To enhance the permeability of the bladder wall, specifically the urothelium, to drugs administered locally to the bladder four chemical agents are most commonly used: DMSO, protamine sulphate, Hyaluronidase, and chitosan. DMSO is already widely used to directly treat urinary cystitis due to its anti-inflammatory and antibacterial properties. DMSO can penetrate tissues without causing any damage to them. This property of DMSO made it of particular interest as a chemical enhancer and it has been shown to increase the uptake of several chemotherapeutics used intravesically. Protamine sulphate causes disruption to the mucus layer of the urothelium and can cause large disruption of bladder permeability which can be modified by adding defibrotide. Hyaluronidase breaks down Hyaluronic acid, a GAG molecule important to the mucin layer, causing enhanced permeability of the mucin layer to drugs administered concurrently with hyaluronidase. Conversely, hyaluronic acid can be used to treat interstitial cystitis as it helps to repair damaged mucin layers. Chitosan is thought to function as a permeability enhancer by binding to the mucin layer and negatively affecting tight junctions between umbrella cells in the urothelium. It has been shown that chitosan increases bladder wall permeability but its effectiveness as a permeability enhancer decreases as calcium ion concentration increases.

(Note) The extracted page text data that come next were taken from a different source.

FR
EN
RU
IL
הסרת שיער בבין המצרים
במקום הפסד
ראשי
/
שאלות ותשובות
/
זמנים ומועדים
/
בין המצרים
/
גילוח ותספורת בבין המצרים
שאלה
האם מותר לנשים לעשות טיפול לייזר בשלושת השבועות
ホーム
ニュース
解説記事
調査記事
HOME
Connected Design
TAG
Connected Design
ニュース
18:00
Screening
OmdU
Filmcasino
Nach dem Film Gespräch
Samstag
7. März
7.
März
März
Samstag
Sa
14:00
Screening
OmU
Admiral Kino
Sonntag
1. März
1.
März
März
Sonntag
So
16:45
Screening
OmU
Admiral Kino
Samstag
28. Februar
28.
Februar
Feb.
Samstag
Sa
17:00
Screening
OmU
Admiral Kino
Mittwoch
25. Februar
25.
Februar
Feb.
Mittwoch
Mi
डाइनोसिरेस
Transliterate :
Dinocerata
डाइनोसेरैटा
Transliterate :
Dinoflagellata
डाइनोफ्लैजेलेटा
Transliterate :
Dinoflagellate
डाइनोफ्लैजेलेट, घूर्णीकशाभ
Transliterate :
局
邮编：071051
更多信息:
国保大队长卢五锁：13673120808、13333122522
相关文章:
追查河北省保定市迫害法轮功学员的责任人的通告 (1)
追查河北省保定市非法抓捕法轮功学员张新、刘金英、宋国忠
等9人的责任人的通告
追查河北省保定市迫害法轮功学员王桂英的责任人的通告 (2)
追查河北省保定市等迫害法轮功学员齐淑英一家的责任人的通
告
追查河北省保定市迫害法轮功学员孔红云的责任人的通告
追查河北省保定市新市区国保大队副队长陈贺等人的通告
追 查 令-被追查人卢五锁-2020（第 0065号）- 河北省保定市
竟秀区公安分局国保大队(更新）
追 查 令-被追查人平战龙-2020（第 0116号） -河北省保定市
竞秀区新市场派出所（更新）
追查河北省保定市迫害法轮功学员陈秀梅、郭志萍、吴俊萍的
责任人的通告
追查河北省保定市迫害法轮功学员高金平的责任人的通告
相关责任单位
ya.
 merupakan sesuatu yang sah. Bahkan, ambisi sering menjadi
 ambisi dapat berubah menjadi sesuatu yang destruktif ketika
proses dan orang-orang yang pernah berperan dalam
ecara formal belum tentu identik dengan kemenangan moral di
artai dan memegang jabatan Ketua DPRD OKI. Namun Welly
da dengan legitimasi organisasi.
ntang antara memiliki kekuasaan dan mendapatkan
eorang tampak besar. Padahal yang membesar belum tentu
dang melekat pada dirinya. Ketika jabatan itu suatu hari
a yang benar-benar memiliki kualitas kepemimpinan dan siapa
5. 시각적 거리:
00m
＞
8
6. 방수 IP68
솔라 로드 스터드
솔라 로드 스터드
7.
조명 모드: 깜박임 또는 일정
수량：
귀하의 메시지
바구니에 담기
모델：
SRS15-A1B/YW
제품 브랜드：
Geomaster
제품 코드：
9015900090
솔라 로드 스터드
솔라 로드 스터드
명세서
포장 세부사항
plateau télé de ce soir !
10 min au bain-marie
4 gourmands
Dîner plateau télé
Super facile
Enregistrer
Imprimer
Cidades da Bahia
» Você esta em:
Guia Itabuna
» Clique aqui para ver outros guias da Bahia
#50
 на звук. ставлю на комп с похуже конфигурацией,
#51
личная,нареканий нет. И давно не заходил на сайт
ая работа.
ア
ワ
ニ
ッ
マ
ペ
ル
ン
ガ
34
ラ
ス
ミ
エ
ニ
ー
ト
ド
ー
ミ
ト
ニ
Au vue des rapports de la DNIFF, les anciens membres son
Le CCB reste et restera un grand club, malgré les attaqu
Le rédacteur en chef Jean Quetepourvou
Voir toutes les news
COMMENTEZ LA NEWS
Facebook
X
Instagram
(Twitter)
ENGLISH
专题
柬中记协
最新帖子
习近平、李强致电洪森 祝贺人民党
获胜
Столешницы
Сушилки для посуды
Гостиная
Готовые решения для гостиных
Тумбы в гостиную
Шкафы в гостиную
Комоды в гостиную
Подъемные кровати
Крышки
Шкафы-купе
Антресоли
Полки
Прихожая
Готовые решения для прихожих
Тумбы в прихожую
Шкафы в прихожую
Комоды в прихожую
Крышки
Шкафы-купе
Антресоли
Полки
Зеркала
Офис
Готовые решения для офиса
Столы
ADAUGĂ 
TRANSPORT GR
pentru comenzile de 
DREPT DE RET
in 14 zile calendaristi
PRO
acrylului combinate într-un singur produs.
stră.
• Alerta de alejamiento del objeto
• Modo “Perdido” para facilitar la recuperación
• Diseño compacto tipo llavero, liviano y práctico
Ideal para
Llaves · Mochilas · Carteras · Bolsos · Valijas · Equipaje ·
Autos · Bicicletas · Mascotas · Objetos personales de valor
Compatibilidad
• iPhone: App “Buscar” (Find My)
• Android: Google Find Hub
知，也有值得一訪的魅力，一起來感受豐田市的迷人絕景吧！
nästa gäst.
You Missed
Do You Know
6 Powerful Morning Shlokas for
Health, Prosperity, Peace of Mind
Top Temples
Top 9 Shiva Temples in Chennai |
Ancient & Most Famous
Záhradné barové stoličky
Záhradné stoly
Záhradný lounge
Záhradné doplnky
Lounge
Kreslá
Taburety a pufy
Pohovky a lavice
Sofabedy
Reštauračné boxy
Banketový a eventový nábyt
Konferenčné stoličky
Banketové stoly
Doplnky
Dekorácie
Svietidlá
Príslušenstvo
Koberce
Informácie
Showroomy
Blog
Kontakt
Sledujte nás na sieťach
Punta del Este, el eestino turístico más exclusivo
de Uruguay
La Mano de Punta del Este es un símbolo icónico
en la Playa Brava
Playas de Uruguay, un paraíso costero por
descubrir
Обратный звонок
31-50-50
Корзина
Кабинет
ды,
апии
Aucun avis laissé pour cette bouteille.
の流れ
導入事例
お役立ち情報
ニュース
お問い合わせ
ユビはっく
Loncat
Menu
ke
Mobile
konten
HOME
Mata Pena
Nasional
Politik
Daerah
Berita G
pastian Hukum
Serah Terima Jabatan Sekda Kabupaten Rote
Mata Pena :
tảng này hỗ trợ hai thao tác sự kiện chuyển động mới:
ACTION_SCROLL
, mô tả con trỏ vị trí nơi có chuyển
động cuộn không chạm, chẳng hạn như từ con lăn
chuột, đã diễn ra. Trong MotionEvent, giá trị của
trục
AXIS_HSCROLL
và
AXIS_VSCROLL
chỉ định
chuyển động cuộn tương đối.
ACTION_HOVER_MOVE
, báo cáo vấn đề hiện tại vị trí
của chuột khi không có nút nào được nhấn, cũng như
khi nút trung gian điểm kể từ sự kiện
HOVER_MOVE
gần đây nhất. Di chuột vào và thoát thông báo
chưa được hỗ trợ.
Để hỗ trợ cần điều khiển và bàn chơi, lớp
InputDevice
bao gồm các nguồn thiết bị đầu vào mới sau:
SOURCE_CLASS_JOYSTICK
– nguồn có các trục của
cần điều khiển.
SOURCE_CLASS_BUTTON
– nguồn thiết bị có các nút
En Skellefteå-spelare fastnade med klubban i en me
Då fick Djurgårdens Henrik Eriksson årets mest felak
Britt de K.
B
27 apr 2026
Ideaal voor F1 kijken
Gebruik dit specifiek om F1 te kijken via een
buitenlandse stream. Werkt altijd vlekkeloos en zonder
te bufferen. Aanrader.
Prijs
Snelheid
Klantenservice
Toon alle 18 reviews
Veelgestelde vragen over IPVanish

Chemically enhancing bladder permeability can lead to negative side effects such as incontinence, pain, and uncontrolled leakage of molecules other than intended drug from the urine into the bladder wall.

====Nanoparticle and liposome drug carriers====

Nanoparticle and liposome drug carrier formulations allow for increased drug uptake, especially in the case of liposomes which allow for greater uptake via endocytosis. Liposomes generally must be shielded via modification with a Polyethylene glycol molecule to overcome issues with instability and aggregation in urine. Nanoparticle and Liposome drug carriers can be loaded into a in situ forming hydrogel to gain the advantages of mucoadhesive properties Empty liposomes by themselves have been noted to improve interstitial cystitis, most likely due to formation of a lipid film on damaged urothelium. The variety of types of nanoparticles which can be made to carry drugs in intravesical formulations, combined with the tunability of many of these particles in regards to drug loading and release rates makes nanoparticles and liposomes a highly versatile and useful tool in intravesical drug delivery.